Input data
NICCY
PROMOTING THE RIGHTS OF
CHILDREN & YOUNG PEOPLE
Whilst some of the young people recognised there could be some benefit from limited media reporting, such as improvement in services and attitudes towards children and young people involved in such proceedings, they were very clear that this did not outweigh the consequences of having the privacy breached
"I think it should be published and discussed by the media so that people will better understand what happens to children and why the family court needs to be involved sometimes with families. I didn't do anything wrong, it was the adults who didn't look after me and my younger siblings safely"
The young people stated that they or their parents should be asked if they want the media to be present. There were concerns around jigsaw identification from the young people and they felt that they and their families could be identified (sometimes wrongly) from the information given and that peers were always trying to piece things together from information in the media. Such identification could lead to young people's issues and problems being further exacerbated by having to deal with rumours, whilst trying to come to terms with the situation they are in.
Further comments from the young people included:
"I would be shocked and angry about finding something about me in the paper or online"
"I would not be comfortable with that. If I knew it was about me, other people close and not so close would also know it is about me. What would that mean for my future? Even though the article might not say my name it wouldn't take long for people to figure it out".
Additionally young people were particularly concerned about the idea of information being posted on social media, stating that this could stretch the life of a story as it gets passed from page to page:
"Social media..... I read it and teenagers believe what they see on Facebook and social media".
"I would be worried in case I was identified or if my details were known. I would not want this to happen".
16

Problem details
Return the material exactly as it stands above, but only from its first line to the line containing "CHILDREN & YOUNG PEOPLE", both ends included.

Answer for this exercise
NICCY
PROMOTING THE RIGHTS OF
CHILDREN & YOUNG PEOPLE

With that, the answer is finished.